Abbreviations in the answers: W: Weaknesses; Q: Questions

Ray opacity loss v.s. other regularization (W1, Q2): The main difference between our ray opacity loss and previous approaches lies in the selection of supervision points. Standard density regularization uniformly supervises all points in space, including those on the mesh surface as well as in empty regions, which can lead to gradients that are less effective at guiding the model toward a clean surface. On the other hand, standard depth loss only supervises points on the mesh surface; once floaters appear during training, its gradients can move these floaters but cannot easily eliminate them. In contrast to these standard losses, our opacity loss supervises the entire space between the surface and the camera, effectively preventing floaters and stabilizing the training process. We will add a figure in the revised paper to further illustrate the difference.

Evidence of choosing DiffMC (W2, Q1): Our pipeline is compatible with DMTet and Flexicubes, not limited to DiffMC. However, we chose DiffMC due to its superior processing speed and minimal GPU VRAM consumption (as detailed in the comparison table on its GitHub repository: https://github.com/SarahWeiii/diso?tab=readme-ov-file#speed-comparison). This efficiency is particularly beneficial for large-scale training, where both speed and GPU optimization are crucial.

Performance compared to recently published baselines (W3, W4, Q4): We have added a new table to quantitatively compare our method against recent baselines. Given that input settings differ among the baselines, we follow the setup in the concurrent work MeshFormer [4] to evaluate all methods under a unified single-view-to-3D setting. Specifically, for InstantMesh, MeshFormer, and our method, we first use Zero123++ [5] to convert the input single-view image into multi-view images before performing 3D reconstruction. The other baselines follow their original configurations, taking a single-view image directly as input.

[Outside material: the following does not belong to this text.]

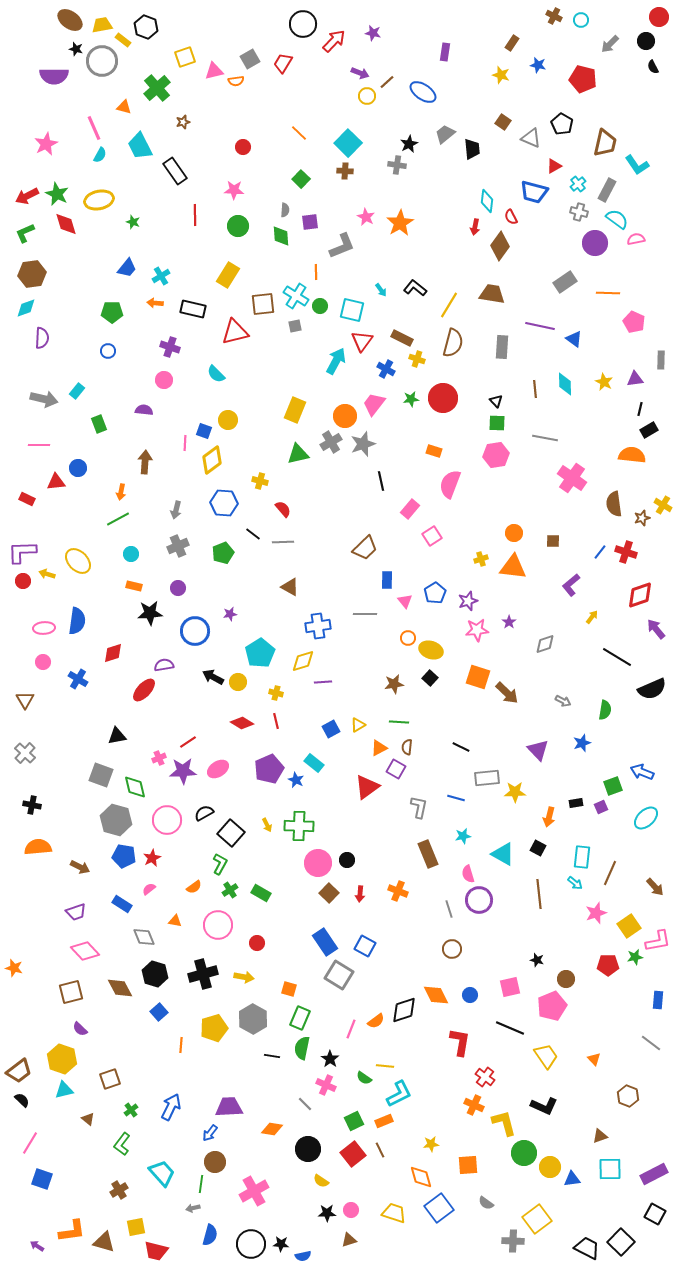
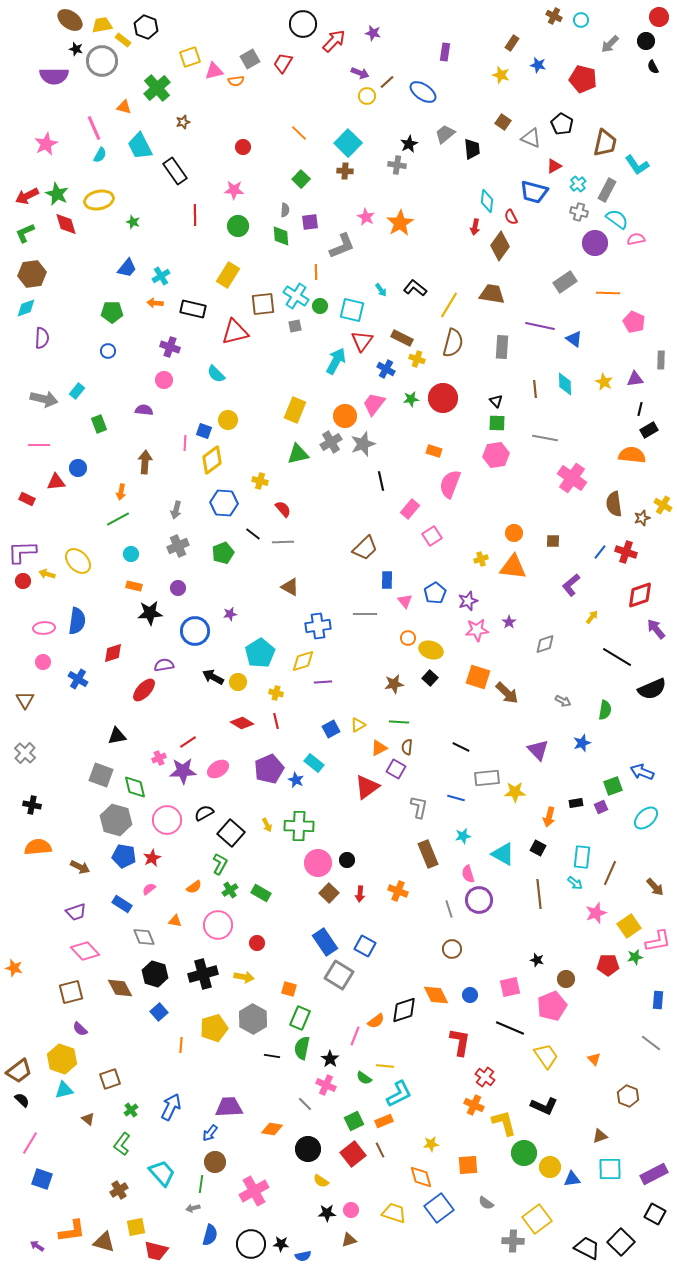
yellow square at (185, 57): moved 5 px right
pink line at (351, 1029): moved 4 px right, 7 px down
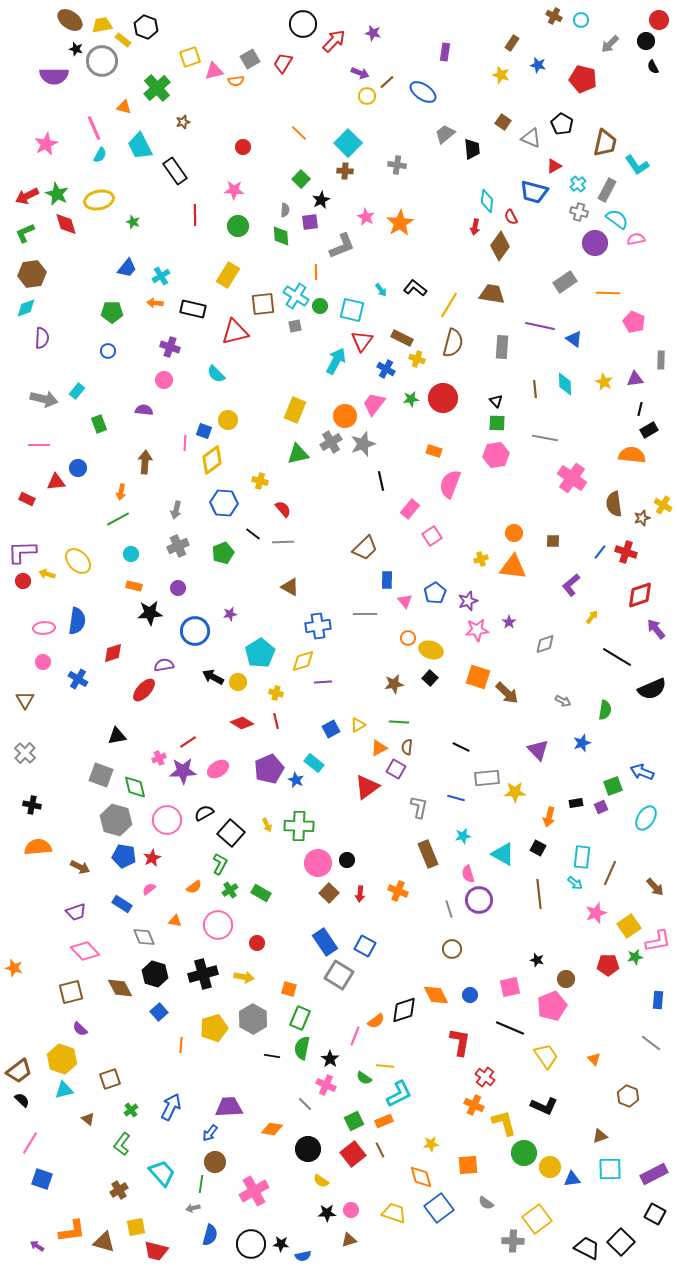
red circle at (659, 17): moved 3 px down
black star at (409, 144): moved 88 px left, 56 px down
cyan ellipse at (646, 818): rotated 15 degrees counterclockwise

The results, where all methods generate a mesh as the final output, are presented below.

Method		GSO			Omni3D
	PSNR	SSIM	LPIPS	PSNR	SSIM	LPIPS
TripoSR [1]	19.85	0.753	0.265	17.68	0.745	0.277
LGM [2]	18.52	0.713	0.349	14.75	0.646	0.455
InstantMesh [3]	20.89	0.775	0.218	17.61	0.742	0.275
MeshFormer [4]	21.47	0.793	0.201	18.14	0.755	0.266
Ours	21.31	0.794	0.192	18.10	0.759	0.257

Our method demonstrates a significant advantage over TripoSR, LGM, and InstantMesh across all three metrics on both datasets. Additionally, it is comparable with MeshFormer, with slightly lower PSNR and better SSIM and LPIPS. Note that MeshFormer is specifically designed for the single-image-to-3D task, it requires multi-view consistent normals as input during its reconstruction step. This makes it unsuitable for handling sparse-view reconstruction scenarios using captured images, such as setups with OpenIllumination, where only RGB images with camera poses are available. In contrast, our method can well handle this as shown in Table 6.

We will also expand the discussion on recent works in the related work section and include the new results in the revised version.

Density threshold (Q3): Both DiffMC and standard Marching Cubes use the same density threshold, which is selected based on the overall quality of the Marching Cube mesh. During stage two fine-tuning, DiffMC maintains this threshold. In general, we observe that, without DiffMC fine-tuning, the Marching Cubes artifacts shown in the paper are unavoidable with various thresholds. While carefully tuning the threshold for a single scene can reduce the artifacts to some extent, the optimal threshold differs notably across scenes. Our DiffMC fine-tuning effectively resolves these issues, allowing for high-quality mesh reconstruction with the consistent pre-selected threshold.

[1] Tochilkin, Dmitry, et al. "Triposr: Fast 3d object reconstruction from a single image." arXiv (2024).

[2] Tang, Jiaxiang, et al. "Lgm: Large multi-view gaussian model for high-resolution 3d content creation." ECCV, 2025.

[3] Xu, Jiale, et al. "Instantmesh: Efficient 3d mesh generation from a single image with sparse-view large reconstruction models." arXiv (2024).

[4] Liu, Minghua, et al. "Meshformer: High-quality mesh generation with 3d-guided reconstruction model." NeurIPS (2024).

[5] Shi, Ruoxi, et al. "Zero123++: a single image to consistent multi-view diffusion base model." arXiv (2023).